Minimum Inversion Number Time Limit: 2 Seconds Memory Limit: 65536 KB
The inversion number of a given number sequence a1, a2, ..., an is the number of pairs (ai, aj) that satisfy i < j and ai > aj.
For a given sequence of numbers a1, a2, ..., an, if we move the first m >= 0 numbers to the end of the seqence, we will obtain another sequence. There are totally n such sequences as the following:
a1, a2, ..., an-1, an (where m = 0 - the initial seqence)
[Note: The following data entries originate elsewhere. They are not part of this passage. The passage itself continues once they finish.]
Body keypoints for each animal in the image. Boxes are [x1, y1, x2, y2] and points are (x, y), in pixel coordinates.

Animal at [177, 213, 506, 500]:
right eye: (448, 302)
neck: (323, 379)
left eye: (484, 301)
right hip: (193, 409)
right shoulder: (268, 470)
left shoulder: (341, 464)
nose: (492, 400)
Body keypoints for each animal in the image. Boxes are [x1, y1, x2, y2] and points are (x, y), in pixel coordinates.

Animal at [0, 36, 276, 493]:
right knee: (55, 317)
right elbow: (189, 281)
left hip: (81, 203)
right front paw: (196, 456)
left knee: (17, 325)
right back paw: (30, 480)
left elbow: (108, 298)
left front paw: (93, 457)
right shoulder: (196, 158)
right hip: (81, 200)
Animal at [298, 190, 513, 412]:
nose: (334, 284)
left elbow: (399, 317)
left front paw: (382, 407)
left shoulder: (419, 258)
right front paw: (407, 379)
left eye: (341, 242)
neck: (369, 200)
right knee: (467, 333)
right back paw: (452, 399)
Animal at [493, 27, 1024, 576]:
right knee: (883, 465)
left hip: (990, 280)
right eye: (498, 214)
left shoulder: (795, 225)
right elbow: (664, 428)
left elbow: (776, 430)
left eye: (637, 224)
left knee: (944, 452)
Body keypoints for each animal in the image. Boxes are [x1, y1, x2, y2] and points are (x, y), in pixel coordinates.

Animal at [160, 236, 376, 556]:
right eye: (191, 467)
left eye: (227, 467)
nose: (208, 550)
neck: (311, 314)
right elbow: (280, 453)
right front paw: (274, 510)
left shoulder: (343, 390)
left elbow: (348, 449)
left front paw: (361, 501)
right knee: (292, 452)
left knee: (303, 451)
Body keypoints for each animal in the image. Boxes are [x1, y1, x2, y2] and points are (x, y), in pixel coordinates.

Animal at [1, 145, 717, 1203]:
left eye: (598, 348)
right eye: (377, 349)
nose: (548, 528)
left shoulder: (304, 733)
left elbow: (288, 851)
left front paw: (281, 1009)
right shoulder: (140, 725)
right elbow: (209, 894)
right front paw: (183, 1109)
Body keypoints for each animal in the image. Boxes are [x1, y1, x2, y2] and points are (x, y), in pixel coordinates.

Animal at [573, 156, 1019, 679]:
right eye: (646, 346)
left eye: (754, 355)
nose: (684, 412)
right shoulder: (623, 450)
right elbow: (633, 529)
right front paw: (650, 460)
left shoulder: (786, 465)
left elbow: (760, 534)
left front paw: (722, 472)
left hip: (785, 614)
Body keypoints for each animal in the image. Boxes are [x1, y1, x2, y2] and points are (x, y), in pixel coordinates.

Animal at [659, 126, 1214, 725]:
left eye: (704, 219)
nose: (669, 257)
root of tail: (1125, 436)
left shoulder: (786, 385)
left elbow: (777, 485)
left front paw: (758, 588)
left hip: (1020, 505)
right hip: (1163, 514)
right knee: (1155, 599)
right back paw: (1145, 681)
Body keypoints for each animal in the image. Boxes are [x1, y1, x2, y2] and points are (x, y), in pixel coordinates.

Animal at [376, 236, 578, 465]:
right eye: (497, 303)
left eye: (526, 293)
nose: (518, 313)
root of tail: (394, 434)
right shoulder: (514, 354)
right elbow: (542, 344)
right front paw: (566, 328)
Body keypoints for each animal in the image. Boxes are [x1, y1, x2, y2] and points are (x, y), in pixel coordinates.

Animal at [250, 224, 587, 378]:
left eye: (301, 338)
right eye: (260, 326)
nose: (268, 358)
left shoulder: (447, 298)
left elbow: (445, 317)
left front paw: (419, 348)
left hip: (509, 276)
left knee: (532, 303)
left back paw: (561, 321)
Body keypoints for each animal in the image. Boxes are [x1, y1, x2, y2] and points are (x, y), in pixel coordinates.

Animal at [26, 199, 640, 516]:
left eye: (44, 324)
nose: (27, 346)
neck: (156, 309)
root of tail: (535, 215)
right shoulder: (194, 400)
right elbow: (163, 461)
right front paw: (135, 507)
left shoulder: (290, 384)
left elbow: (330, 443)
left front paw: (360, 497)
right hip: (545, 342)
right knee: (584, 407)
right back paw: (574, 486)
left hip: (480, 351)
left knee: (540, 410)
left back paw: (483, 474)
a2, a3, ..., an, a1 (where m = 1)
a3, a4, ..., an, a1, a2 (where m = 2)
...
an, a1, a2, ..., an-1 (where m = n-1)
You are asked to write a program to find the minimum inversion number out of the above sequences.
Input
The input consists of a number of test cases. Each case consists of two lines: the first line contains a positive integer n (n <= 5000); the next line contains a permutation of the n integers from 0 to n-1.
Output
For each case, output the minimum inversion number on a single line.
Sample Input
10
1 3 6 9 0 8 5 7 4 2
Sample Output
16
Source: ZOJ Monthly, January 2003
#include <iostream>
#include <cstdio>
#include <cstring>
#include <algorithm>
using namespace std;
int a[5500],b[5500],t[5500],n,nixushu=0;
void merge_sort(int l,int r)
{
if(l>=r) return;
int m=(l+r)/2;
merge_sort(l,m); merge_sort(m+1,r);
int q=0,left=m-l+1,right=r-m,nl=0,nr=0;
while(nl<left&&nr<right)
{
if(a[l+nl]<a[m+1+nr])
{
t[q]=a[l+nl];
nl++;
}
else if(a[m+1+nr]<a[l+nl])
{
nixushu+=m-l-nl+1;
t[q]=a[m+1+nr];
nr++;
}
q++;
}
while(nl<left)
{
t[q]=a[l+nl]; q++; nl++;
}
while(nr<right)
{
t[q]=a[m+1+nr]; q++; nr++;
}
for(int i=l;i<=r;i++)
a[i]=t[i-l];
}
int main()
{
while(scanf("%d",&n)!=EOF)
{
for(int i=0;i<n;i++)
scanf("%d",a+i),b[i]=a[i];
nixushu=0;
merge_sort(0,n-1);
int ans=nixushu,last=nixushu;
for(int i=0;i<n;i++)
{
last=last+(n-1-b[i])-b[i];
ans=min(ans,last);
}
printf("%d\n",ans);
}
return 0;
}